TASK OBJECTIVE
Leave out the images and transcribe the entries below word for word.
START SOURCE INFORMATION
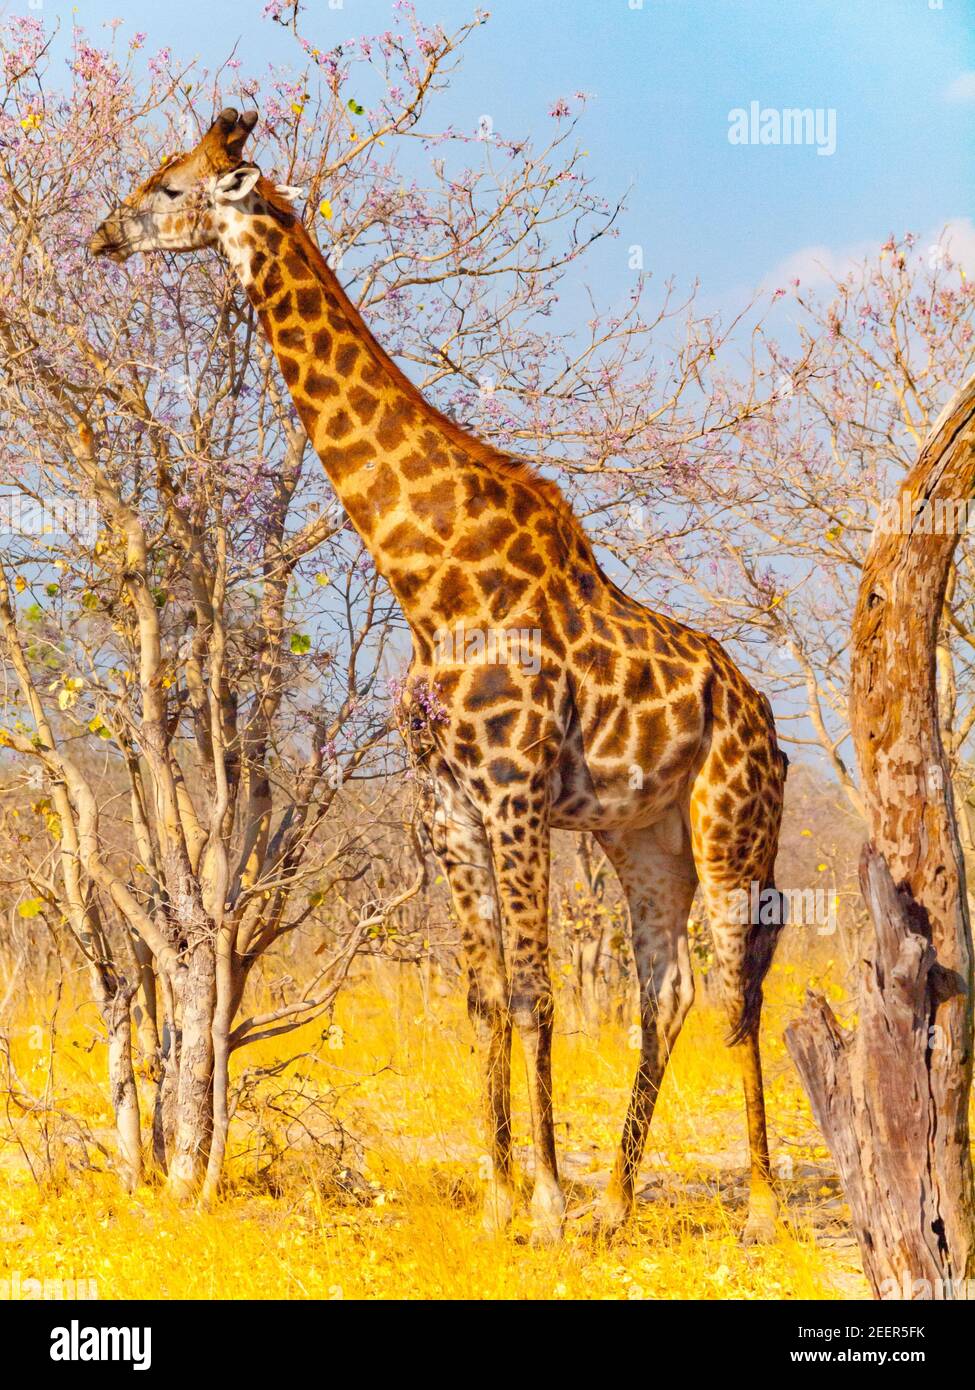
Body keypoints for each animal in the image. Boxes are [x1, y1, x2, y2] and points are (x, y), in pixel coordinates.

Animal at [91, 105, 790, 1239]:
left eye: (168, 185)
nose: (104, 235)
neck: (432, 574)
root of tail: (765, 715)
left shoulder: (513, 790)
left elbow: (538, 990)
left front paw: (543, 1203)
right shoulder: (447, 800)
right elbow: (485, 994)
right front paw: (505, 1198)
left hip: (733, 822)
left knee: (737, 986)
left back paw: (760, 1207)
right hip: (645, 835)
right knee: (667, 988)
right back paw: (616, 1201)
END SOURCE INFORMATION
REPLY
Body keypoints for each animal in the image. Boxes are [x1, y1, x2, y2] and points are (x, y), in pixel coordinates.

Animal at [91, 105, 790, 1239]:
left eye: (168, 185)
nose: (104, 235)
neck: (432, 574)
root of tail: (765, 715)
left shoulder: (513, 790)
left elbow: (538, 990)
left front paw: (543, 1203)
right shoulder: (447, 800)
right elbow: (485, 994)
right front paw: (505, 1198)
left hip: (733, 822)
left knee: (737, 986)
left back paw: (760, 1207)
right hip: (645, 835)
right knee: (667, 988)
right back paw: (616, 1201)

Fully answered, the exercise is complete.